Par conclusions d’incident communiquées par la voie électronique le 12 janvier 2018, la société Royal Bank of Scotland s’en rapporte à justice sur l’exception de sursis à statuer.

Par conclusions d’incident communiquées par la voie électronique le 17 janvier 2018, la société BNP Paribas s’en rapporte à justice sur l’exception de sursis à statuer et demande que, dans l’hypothèse où le sursis serait prononcé, qu’il concerne l’ensemble des prétentions du demandeur.

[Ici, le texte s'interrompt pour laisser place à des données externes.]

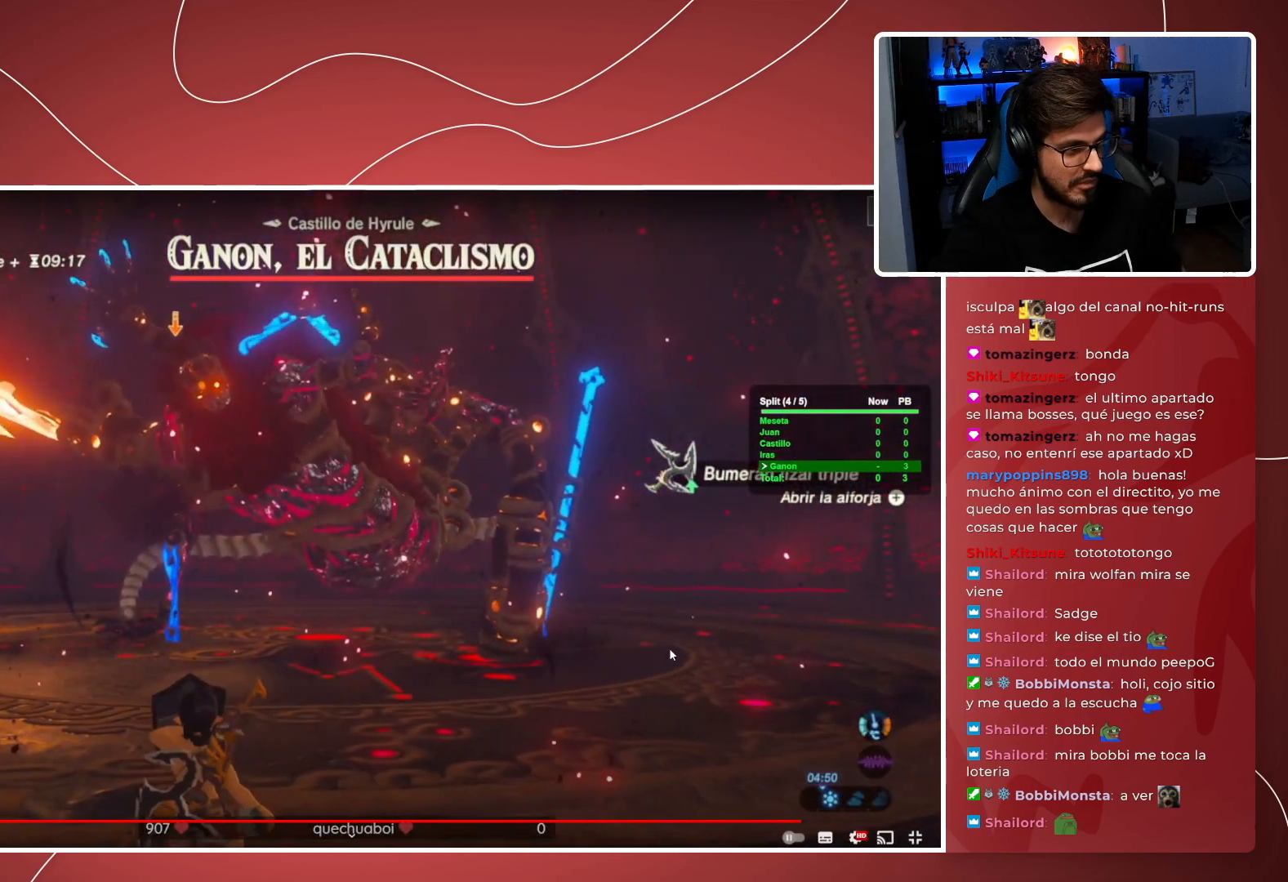
{"buttons": ["L2", "DPAD_DOWN"], "left_stick": "down", "right_stick": "center", "events": []}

La société La banque postale n’a pas conclu sur l’incident, lequel a été plaidé le 19 janvier 2018.

EXPOSE DES MOTIFS

Selon l’article 4 du code de procédure pénale, l’action civile en réparation du dommage causé par l’infraction prévue par l’article 2 peut être exercée devant une juridiction civile, séparément de l’action publique ; toutefois, il est sursis au jugement de cette action tant qu’il n’a pas été prononcé définitivement sur l’action publique lorsque celle-ci a été mise en mouvement ; la mise en mouvement de l’action publique n’impose pas la suspension du jugement des autres actions exercées devant la juridiction civile, de quelque nature qu’elles soient, même si la décision à intervenir au pénal est susceptible d’exercer, directement ou indirectement, une influence sur la solution du procès civil.

Pour l’application de cette règle, il convient que les actions, civile et publique, portent sur les mêmes faits et qu’elles procèdent d’une même cause juridique.

En l’espèce, M. Y reproche à la société de droit étranger Seroph Holding BV d’avoir fourni à la société Boursofx, société de courtage non agréée, des services de paiement sans y être habilitée, et lui reproche encore d’avoir manqué à ses obligations de vigilance et de vérification en ce qu’elle ne pouvait ignorer leur activité et leurs pratiques ni qu’il s’agissait d’une société de courtage non régulée.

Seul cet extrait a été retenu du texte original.